I use to push this reasoning even further. There is a big difference between how imperative and functional programmers consider programs. Imperative programs are seen as a machines that crunch data to produce a result. They do this by mutating components state, testing the result for some conditions and branching to some other computations. It makes so much sense that imperative programmers make heavy use of logging and debuggers to see what is happening in their programs. (Obviously, this means seeing how different it is from what was expected.) Functional programmers make little use of logging and debuggers. One reason might be that they are confident that if components work in isolation, their composition will produce a predictable result. One way to obtain this is referential transparency. And this is much easier to obtain if the problem is clearly specified, like most mathematical problems generally are. But at a more abstract level, functional programmers do not see programs as a machine producing a solution when it is executed. The program is the solution. This is due to the fact that functional programs are composed of expressions rather that instructions. It is like a mathematical demonstration. Once it is written, you don't have to execute it to produce the solution. It simply is the solution.

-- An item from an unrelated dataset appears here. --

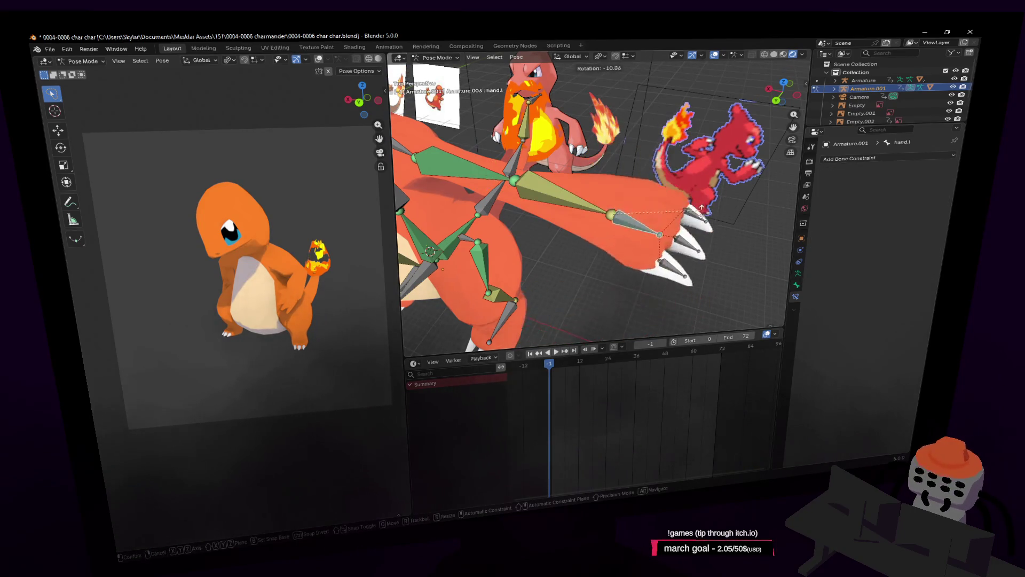
pyautogui.click(640, 155)
pyautogui.press('shift+grave')
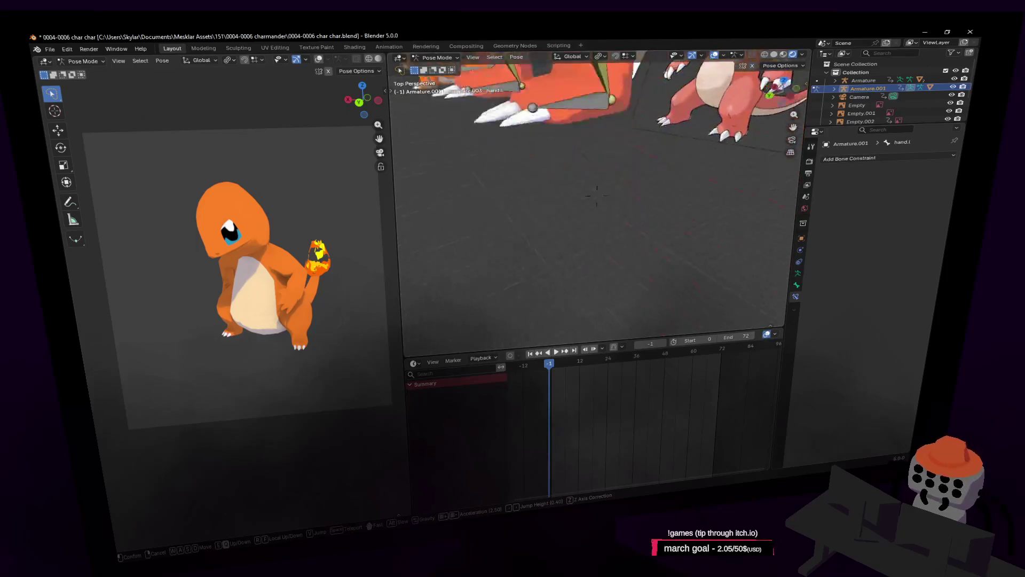
pyautogui.press('w')
pyautogui.click(650, 224)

But a huge difference between solving business problems and solving mathematical problems is about sharing mutable state. Sharing mutable state is generally a requirement in business programming. Generally, it is much less crucial, if ever needed, when solving mathematical problems. Sharing mutable state is generally solved by "sequentiallizing" access to shared data. In imperative programming, this is probably the most difficult thing to get right. But FP programmers are used to push abstraction as far as possible. So FP oriented languages often offer a way to abstract shared mutable state. One example is the actor model, that is available in Erlang or Scala. But the reality is that the abstracted part is not functional at all. It uses the same techniques as imperative solutions, but this is only implementation detail. This is always the case with FP. A good FP library may be implemented in FP or through imperative techniques (often for performance optimization). This does not matter. What is important is that it should be functional when seen from the user perspective. FP fundamentalists might disagree with this, but if we think about it, all functional programs end in imperative form, the only form that can be executed by a computer.